- _Try it_: Locate the line that contains "Ayrıca çocuklara yönelik" in the entries below, then repeat it and every following line through the line that contains "uygulamaları tamamen yasaklandı.", exactly, and no others.

- _Data supplied_:
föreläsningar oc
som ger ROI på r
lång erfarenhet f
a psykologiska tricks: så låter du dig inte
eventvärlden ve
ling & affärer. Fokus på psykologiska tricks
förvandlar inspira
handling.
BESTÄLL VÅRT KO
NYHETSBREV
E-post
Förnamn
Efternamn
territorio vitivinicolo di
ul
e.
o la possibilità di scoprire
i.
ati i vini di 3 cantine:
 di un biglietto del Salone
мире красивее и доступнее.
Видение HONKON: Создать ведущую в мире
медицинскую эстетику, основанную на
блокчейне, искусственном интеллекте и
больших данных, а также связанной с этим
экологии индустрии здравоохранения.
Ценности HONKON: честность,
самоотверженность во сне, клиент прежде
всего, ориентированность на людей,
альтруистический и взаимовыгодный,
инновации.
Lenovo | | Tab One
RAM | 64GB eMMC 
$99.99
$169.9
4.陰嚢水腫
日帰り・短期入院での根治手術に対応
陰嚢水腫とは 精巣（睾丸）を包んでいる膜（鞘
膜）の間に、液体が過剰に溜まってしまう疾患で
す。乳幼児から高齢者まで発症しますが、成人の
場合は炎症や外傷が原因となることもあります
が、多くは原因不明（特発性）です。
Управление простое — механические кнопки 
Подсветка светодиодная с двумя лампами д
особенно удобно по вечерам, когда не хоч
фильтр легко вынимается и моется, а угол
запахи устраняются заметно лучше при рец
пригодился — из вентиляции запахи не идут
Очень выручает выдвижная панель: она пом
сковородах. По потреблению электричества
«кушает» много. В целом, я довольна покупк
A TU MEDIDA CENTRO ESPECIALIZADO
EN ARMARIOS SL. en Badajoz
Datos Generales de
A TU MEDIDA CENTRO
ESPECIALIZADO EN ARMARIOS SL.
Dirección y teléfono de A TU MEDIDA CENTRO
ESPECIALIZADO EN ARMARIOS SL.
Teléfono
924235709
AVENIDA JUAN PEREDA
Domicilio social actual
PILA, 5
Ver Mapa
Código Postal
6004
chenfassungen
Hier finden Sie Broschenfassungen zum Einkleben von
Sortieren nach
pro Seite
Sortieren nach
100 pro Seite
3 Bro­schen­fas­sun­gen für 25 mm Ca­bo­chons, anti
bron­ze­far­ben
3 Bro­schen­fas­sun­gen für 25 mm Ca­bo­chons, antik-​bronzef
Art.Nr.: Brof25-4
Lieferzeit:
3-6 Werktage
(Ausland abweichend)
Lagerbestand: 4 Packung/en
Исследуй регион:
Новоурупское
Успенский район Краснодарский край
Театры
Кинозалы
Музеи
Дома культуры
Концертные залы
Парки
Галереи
* * *
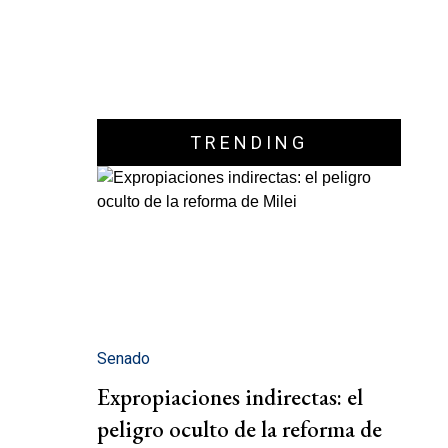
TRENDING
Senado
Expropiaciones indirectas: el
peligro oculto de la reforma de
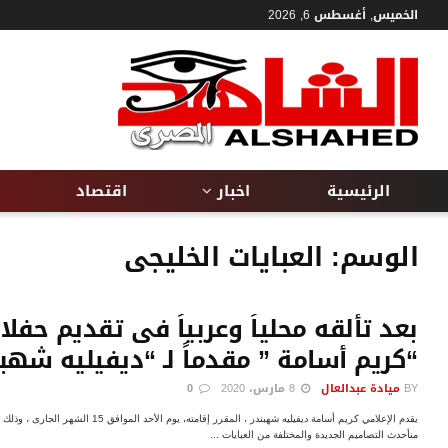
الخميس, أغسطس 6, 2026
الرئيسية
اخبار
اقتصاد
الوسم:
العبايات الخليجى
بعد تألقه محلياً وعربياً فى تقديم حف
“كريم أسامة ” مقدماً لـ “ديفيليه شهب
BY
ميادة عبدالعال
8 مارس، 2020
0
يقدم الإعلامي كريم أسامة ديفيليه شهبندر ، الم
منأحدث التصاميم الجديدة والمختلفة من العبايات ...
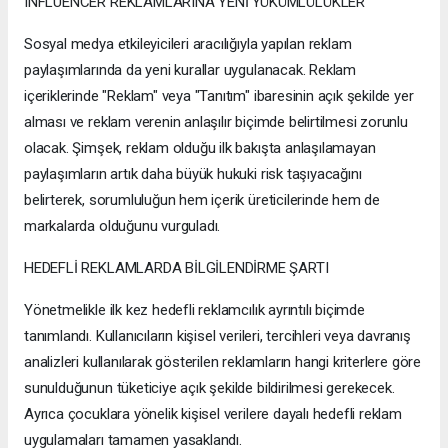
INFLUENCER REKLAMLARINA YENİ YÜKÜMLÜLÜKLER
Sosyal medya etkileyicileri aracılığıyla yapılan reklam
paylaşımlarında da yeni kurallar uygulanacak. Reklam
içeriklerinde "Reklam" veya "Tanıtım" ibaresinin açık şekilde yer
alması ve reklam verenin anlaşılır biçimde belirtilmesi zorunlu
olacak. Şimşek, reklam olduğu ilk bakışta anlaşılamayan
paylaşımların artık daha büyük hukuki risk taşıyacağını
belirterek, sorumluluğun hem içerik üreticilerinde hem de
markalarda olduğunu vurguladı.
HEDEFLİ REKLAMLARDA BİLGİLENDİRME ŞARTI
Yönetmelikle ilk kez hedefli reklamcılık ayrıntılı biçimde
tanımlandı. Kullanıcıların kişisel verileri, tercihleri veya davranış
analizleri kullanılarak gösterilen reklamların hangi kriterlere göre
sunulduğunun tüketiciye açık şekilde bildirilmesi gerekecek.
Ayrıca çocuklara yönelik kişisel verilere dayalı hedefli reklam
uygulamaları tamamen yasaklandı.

- _Solution for this problem_:
Ayrıca çocuklara yönelik kişisel verilere dayalı hedefli reklam
uygulamaları tamamen yasaklandı.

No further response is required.